Début septembre, sur Twitter j’avais demandé à ma communauté de réagir au sujet des ebooks. Je m’étais inspiré de toutes ces réponses et d’autres glanées plus tard pour essayer de traduire un état d’esprit général. Finalement, je n’utilise pas ces petits textes pour mon livre (pas le courage d’attribuer chacun à son auteur).

« Rien ne remplacera la texture du papier, le froissement des pages, le craquement de la reliure qui s’ouvre pour la première fois. »

« Adolescent, quand je lisais Dune de Frank Herbert, j’imaginais que l’odeur de l’encre était celle de l’épice.
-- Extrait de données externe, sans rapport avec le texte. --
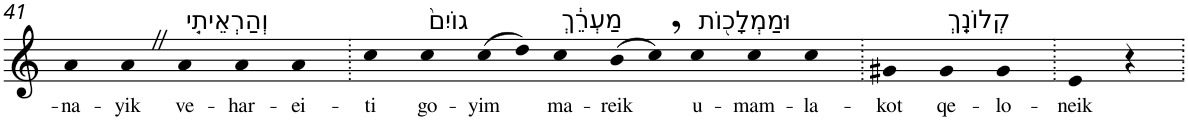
**kern	**text
*part1	*part1
*staff1	*staff1
*I"Piano	*
*I'Pno	*
!!LO:PB:g=z
*clefG2	*
*k[]	*
=41	=41
!	!LO:LY:b
4a	-na-
!	!LO:LY:b
4aZ	-yik
!LO:TX:a:t=וְהַרְאֵיתִ֤י	!
!	!LO:LY:b
4a	ve-
!	!LO:LY:b
4a	-har-
!	!LO:LY:b
4a	-ei-
=42.	=42.
!	!LO:LY:b
4cc	-ti
!LO:TX:a:t=גוֹיִם֙	!
!	!LO:LY:b
4cc	go-
!	!LO:LY:b
(>8cc	-yim
8dd)	.
!LO:TX:a:t=מַעְרֵ֔ךְ	!
!	!LO:LY:b
4cc	ma-
!	!LO:LY:b
(>8b	-reik
8cc,)	.
!LO:TX:a:t=וּמַמְלָכ֖וֹת	!
!	!LO:LY:b
4cc	u-
!	!LO:LY:b
4cc	-mam-
!	!LO:LY:b
4cc	-la-
=43.	=43.
!	!LO:LY:b
4g#X	-kot
!LO:TX:a:t=קְלוֹנֵֽךְ	!
!	!LO:LY:b
4g#	qe-
!	!LO:LY:b
4g#	-lo-
=44.	=44.
!	!LO:LY:b
4e	-neik
4r	.
=.	=.
*-	*-
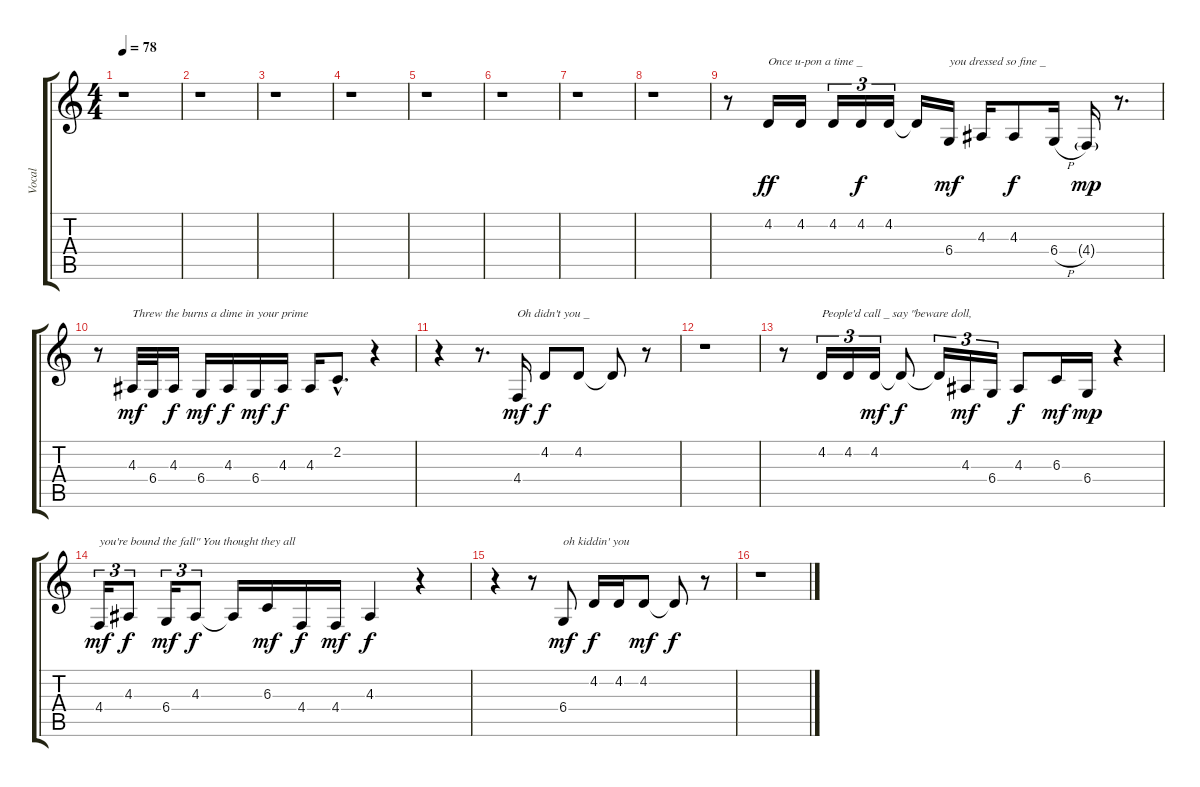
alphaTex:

\track ("Vocal" "Vocal") {instrument flute}
\staff {score tabs}
\tuning (Eb4 Bb3 Gb3 Db3 Ab2 Eb2) {hide}
\ts (4 4)
\tempo 78
\clef g2
\ks c
r.1{dy ff} |
r.1 |
r.1 |
r.1 |
r.1 |
r.1 |
r.1 |
r.1 |
r.8{volume 10} 4.2.16{txt "Once u-pon a time _"} 4.2.16 4.2.16{tu (3 2)} 4.2.16{tu (3 2) dy f} 4.2.16{tu (3 2)} 4.2{t}.16 6.4.16{txt "you dressed so fine _" dy mf} 4.3.16 4.3.8{dy f} 6.4{h}.16 4.4{g}.16{dy mp} r.8{d} |
r.8 4.3.32{txt "Threw the burns a dime in your prime" dy mf} 6.4.32 4.3.16{dy f} 6.4.16{dy mf} 4.3.16{dy f} 6.4.16{dy mf} 4.3.16{dy f} 4.3.16 2.2{hac}.8{d} r.4 |
r.4 r.8{d} 4.4.16{txt "Oh didn't you _" dy mf} 4.2.8{dy f} 4.2.8 4.2{t}.8 r.8 |
r.1 |
r.8 4.2.16{tu (3 2) txt "People'd call _ say \"beware doll,"} 4.2.16{tu (3 2)} 4.2.16{tu (3 2) dy mf} 4.2{t}.8{dy f} 4.2{t}.16{tu (3 2)} 4.3.16{tu (3 2) dy mf} 6.4.16{tu (3 2)} 4.3.8{dy f} 6.3.16{dy mf} 6.4.16{dy mp} r.4 |
4.4.16{tu (3 2) txt "you're bound the fall\" You thought they all" dy mf} 4.3.8{tu (3 2) dy f} 6.4.16{tu (3 2) dy mf} 4.3.8{tu (3 2) dy f} 4.3{t}.16 6.3.16{dy mf} 4.4.16{dy f} 4.4.16{dy mf} 4.3.4{dy f} r.4 |
r.4 r.8 6.4.8{txt "oh kiddin' you" dy mf} 4.2.16{dy f} 4.2.16 4.2.8{dy mf} 4.2{t}.8{dy f} r.8 |
r.1
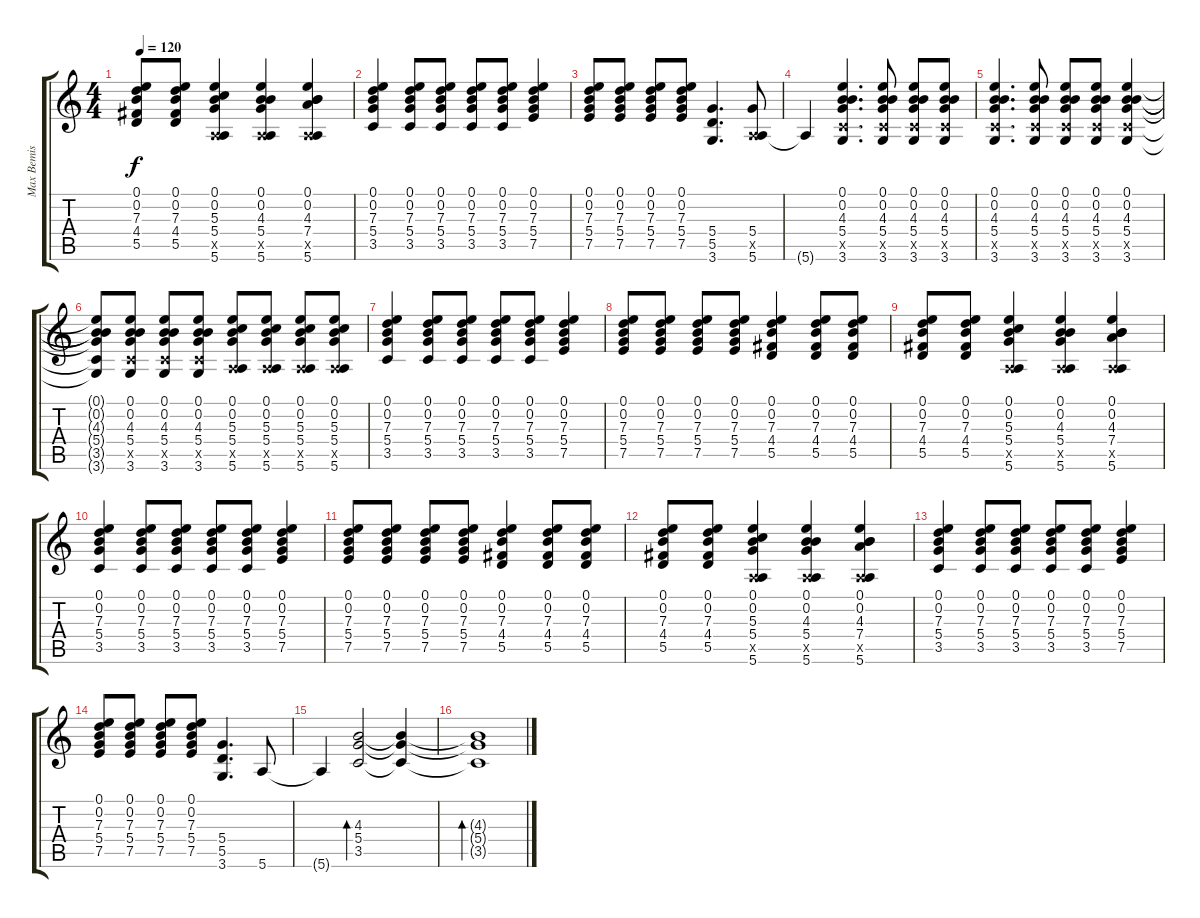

Jamais personne ne retrouvera cette sensation avec un ebook. »

« Le papier est chaud, l’électronique froide. »

« J’aime trop corner les pages, voir d’un coup d’œil ce qui me reste à lire, approcher de la fin et ne plus pouvoir m’arrêter »

« Les gens aiment avoir de beaux livres dans leur salon. C’est un marqueur social. »

« Un bouquin, on peut le prêter, le confier, le donner de la main à la main. C’est un échange physique en même temps qu’intellectuel. »

« Le papier se conserve sans technologie, sans énergie. Il peut traverser le temps, pas l’électronique. »

« J’aime m’attarder dans un livre, avoir avec lui une relation fidèle. Je me fiche de me trimballer avec ma bibliothèque. Si j’ai trop de livres avec moi, je me laisse distraire. »

« Je viens d’acheter quatre livres. J’en ai lourd dans mon sac – vrai quoi, avec le numérique on sait pas valoriser symboliquement l’achat. »

« J’ai pas besoin de recharger mes livres et ils tombent pas en panne. »

« Nous faisons corps avec le livre, tant gestuellement qu’intellectuellement. »

« Dans les greniers, les générations futures ne découvriront plus de piles de vieux bouquins datant d’un demi siècle. »

« Rien ne remplacera les écorchures aux doigts provoquées par le papier trop coupant. »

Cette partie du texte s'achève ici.